Amazon has long tried to gussy up its image, launching arms-length fashion sites like Endless (since closed) and flash seller MyHabit. Recently, it hired a former Vogue editor and sponsored runway shows to boost its fashion cred, but as Bloomberg notes, that’s seen mixed success:
“What’s missing—what can be improved upon—is that there is theater involved in fashion,” says Ari Bloom, founder of New York–based A2B Ventures, a strategic advisory firm that works in fashion, food, and wellness. “Amazon’s brand positioning has really been about convenience and price. Fashion is often about experience.”…
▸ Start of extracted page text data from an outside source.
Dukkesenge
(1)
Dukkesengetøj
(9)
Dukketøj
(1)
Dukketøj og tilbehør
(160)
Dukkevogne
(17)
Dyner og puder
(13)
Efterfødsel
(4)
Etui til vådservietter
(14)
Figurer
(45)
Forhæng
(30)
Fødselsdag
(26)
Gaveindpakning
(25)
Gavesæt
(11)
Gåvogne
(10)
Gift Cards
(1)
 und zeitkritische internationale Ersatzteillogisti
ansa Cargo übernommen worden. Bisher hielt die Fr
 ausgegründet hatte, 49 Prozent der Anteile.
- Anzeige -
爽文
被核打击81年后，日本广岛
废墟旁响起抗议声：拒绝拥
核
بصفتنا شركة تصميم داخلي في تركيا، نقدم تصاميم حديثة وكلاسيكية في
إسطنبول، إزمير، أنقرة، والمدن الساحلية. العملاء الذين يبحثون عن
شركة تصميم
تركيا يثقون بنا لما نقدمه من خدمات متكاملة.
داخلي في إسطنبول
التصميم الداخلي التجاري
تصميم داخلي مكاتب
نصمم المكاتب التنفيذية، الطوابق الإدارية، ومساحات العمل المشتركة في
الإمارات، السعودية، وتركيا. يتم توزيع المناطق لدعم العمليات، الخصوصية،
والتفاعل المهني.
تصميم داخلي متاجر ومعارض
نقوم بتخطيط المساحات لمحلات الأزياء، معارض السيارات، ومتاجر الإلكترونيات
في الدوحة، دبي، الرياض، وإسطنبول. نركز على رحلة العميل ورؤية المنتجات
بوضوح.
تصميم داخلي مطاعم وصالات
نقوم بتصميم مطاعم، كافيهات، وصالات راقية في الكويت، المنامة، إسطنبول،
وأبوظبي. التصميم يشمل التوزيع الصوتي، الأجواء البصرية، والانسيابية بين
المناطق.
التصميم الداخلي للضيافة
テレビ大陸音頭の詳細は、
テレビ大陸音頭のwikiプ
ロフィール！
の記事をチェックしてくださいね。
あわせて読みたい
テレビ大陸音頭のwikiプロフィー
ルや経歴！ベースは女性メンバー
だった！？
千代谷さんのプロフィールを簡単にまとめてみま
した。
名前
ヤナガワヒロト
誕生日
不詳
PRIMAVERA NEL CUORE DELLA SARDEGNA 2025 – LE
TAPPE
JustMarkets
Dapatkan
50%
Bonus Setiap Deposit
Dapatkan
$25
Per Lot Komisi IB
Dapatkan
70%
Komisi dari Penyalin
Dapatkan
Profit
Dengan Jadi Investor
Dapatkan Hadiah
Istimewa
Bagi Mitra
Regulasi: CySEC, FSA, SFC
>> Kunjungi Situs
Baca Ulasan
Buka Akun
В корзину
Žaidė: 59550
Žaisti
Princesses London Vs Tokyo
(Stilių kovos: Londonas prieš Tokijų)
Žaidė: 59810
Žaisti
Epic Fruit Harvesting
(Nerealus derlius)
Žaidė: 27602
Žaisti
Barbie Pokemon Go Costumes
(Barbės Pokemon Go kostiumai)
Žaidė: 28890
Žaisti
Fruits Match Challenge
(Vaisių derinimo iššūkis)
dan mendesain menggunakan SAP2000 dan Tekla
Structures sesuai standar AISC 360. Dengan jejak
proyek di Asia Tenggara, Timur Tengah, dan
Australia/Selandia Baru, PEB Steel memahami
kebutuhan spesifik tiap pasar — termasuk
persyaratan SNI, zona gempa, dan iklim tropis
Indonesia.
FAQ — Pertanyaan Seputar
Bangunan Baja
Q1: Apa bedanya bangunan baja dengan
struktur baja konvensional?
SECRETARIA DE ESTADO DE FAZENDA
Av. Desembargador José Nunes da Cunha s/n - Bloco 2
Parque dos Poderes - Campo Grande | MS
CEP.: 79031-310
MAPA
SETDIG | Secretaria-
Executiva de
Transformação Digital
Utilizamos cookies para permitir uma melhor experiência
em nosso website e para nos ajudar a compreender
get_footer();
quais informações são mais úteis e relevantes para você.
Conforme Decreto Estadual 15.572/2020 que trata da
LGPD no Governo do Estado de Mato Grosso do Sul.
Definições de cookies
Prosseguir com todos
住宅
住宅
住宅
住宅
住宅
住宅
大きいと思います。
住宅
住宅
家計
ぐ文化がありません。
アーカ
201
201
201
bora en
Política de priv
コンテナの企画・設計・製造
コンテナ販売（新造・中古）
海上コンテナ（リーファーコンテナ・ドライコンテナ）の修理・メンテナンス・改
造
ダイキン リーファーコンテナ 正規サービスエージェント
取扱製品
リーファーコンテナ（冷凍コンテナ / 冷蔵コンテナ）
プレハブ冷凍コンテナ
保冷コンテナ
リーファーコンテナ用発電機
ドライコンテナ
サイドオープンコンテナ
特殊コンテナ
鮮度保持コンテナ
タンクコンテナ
“The truth is, Amazon is not Neiman Marcus,” says [Forrester Research analyst Sucharita Mulpuru]. “And the consumer recognizes that.”
Brandes puts it even more succinctly: “Who wants to buy jewelry in the place where you buy your cat food?”
For now, most of Amazon’s jewelry offerings come from third-party sellers, with all the plusses and minuses that entails. In January 2014, some griped they faced increased scrutiny over the accuracy of their item descriptions. But problems persist: One month later, Gizmodo found the site’s jewelry offerings riddled with false discounts.“In all cases, the ‘sale price’ isn’t really a sale at all,” wrote Leslie Horn. “It’s just what you should realistically pay.”
If that’s true, the “unstore” that once tried to reinvent jewelry retailing has fallen victim to our industry’s worst impulses. Uncool, unstore.